## Job:
Can you rewrite everything from the start of the rows down to the row containing "crop and rotate: left 22.361%, right 21.232%", putting "Darktable" in place of "darktable" and leaving the rest unchanged?

________________________

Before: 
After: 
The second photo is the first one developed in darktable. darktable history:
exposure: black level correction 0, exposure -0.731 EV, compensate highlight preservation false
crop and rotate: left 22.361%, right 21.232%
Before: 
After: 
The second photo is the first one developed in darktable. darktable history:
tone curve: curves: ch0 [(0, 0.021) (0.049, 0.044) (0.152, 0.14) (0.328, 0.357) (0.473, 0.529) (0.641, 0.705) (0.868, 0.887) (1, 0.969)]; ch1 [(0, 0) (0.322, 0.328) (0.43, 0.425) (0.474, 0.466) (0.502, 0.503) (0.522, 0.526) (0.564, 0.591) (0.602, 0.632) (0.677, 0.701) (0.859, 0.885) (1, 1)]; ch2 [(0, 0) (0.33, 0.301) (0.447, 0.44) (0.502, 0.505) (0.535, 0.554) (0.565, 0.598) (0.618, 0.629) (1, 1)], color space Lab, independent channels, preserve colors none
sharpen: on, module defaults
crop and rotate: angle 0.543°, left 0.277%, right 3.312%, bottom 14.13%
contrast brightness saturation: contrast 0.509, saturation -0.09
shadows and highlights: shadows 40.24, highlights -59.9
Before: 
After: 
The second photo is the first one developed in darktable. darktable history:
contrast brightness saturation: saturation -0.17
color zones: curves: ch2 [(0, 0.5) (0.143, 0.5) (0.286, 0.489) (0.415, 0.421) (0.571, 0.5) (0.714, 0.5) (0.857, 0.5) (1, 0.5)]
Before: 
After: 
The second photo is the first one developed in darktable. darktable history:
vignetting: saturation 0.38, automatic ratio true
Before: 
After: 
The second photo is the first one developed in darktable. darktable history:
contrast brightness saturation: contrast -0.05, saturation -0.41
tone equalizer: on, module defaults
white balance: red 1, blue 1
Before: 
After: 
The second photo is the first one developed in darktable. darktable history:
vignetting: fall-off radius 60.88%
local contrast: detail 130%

________________________

## Final result:
Before: 
After: 
The second photo is the first one developed in Darktable. Darktable history:
exposure: black level correction 0, exposure -0.731 EV, compensate highlight preservation false
crop and rotate: left 22.361%, right 21.232%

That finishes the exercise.